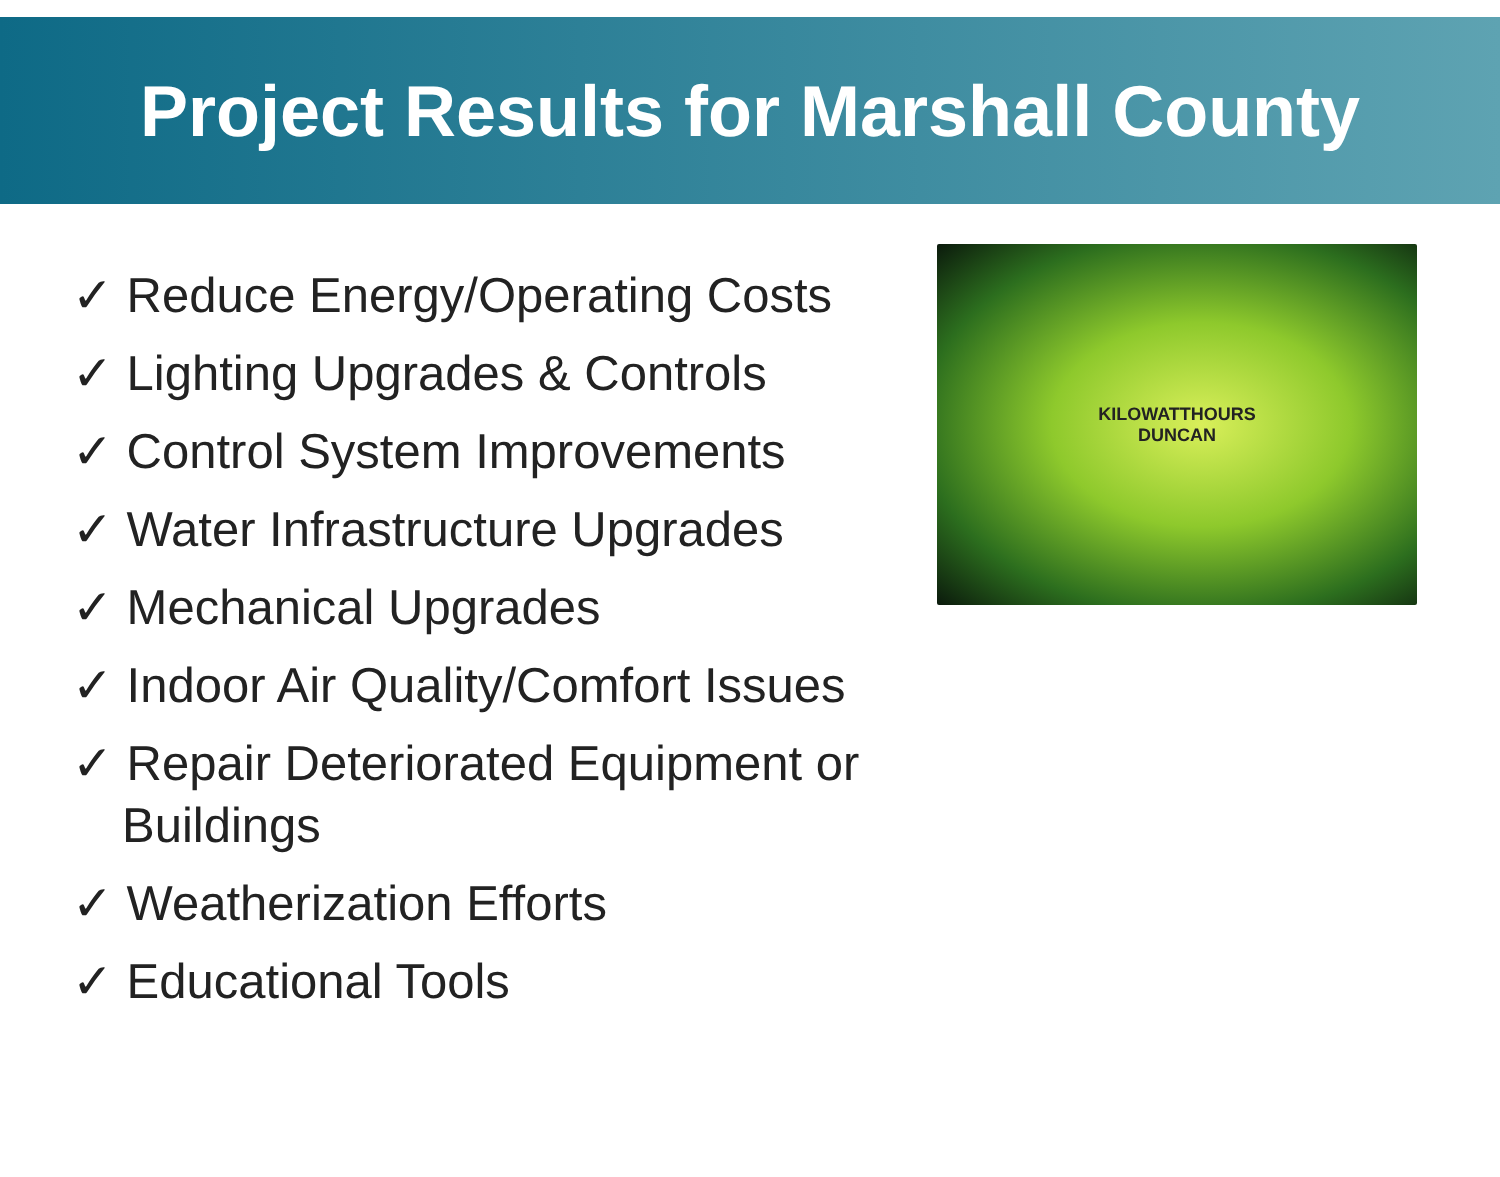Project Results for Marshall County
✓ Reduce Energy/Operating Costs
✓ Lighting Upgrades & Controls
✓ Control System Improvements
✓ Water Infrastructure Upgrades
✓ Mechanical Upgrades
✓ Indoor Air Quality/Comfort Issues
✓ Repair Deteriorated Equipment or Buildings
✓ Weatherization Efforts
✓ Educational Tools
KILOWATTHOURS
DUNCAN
================================
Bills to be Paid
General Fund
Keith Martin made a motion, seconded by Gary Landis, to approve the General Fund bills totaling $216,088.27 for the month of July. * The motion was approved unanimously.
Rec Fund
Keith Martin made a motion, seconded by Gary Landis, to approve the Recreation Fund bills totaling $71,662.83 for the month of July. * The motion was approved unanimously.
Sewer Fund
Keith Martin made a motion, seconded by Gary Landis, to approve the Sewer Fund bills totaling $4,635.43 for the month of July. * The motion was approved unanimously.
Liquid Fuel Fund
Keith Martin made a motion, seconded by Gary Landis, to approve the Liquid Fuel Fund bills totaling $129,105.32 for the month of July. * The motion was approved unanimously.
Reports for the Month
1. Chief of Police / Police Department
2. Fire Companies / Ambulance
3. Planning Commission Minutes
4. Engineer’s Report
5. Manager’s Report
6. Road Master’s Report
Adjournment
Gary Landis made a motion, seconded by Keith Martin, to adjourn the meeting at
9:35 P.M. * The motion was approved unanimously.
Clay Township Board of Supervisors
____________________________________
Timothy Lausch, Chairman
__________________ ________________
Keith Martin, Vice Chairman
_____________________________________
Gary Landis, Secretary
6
================================
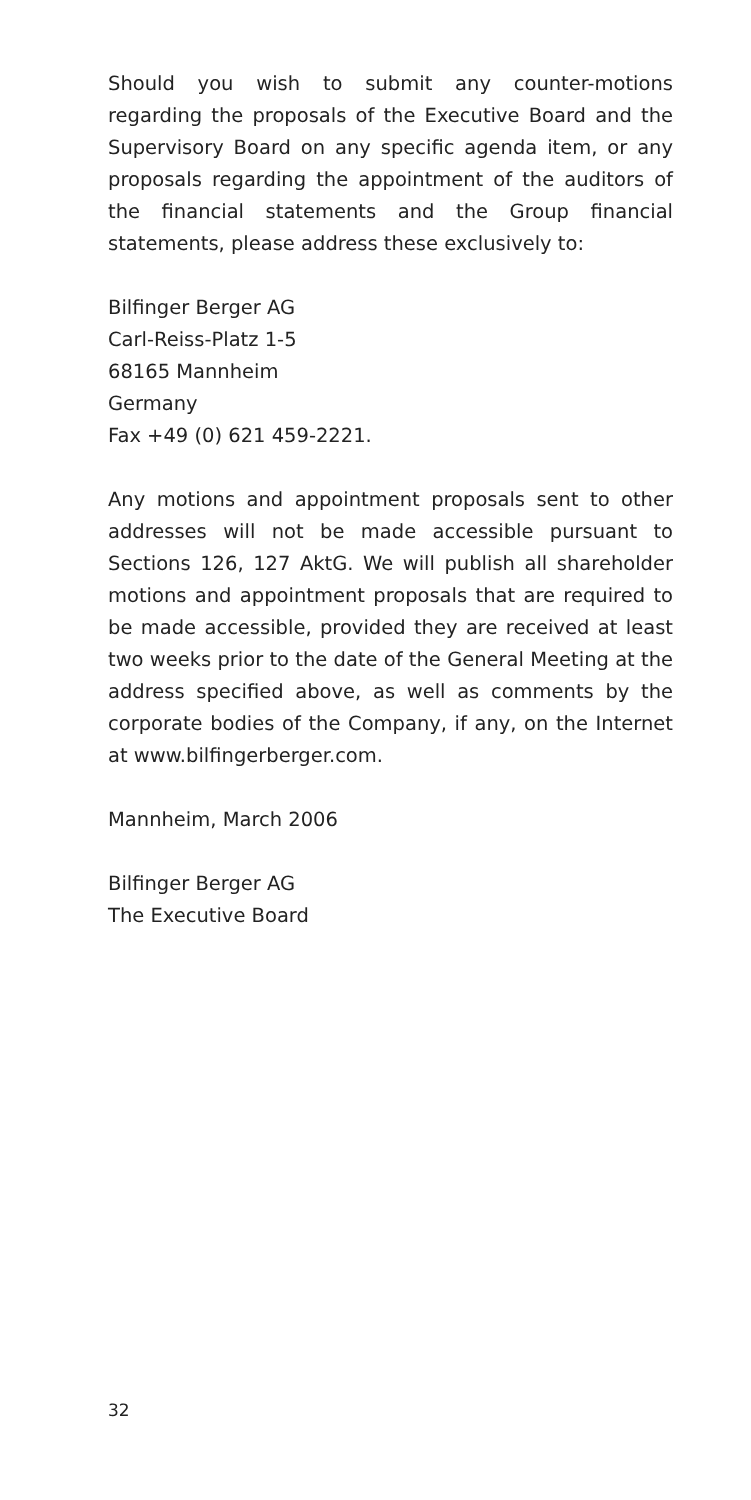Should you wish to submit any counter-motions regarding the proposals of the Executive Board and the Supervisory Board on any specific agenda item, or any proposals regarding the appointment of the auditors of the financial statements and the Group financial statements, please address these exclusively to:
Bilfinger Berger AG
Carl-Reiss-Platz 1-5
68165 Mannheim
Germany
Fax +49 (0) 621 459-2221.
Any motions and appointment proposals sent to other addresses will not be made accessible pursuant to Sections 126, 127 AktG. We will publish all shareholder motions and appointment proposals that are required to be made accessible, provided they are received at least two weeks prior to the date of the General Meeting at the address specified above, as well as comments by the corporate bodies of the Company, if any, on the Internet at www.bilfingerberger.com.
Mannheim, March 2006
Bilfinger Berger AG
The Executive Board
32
================================
Would you retype the lines above from the one with "4. Engineer’s Report" down to the one with "Timothy Lausch, Chairman", word for word, both ends included and no other lines?

4. Engineer’s Report
5. Manager’s Report
6. Road Master’s Report
Adjournment
Gary Landis made a motion, seconded by Keith Martin, to adjourn the meeting at
9:35 P.M. * The motion was approved unanimously.
Clay Township Board of Supervisors
____________________________________
Timothy Lausch, Chairman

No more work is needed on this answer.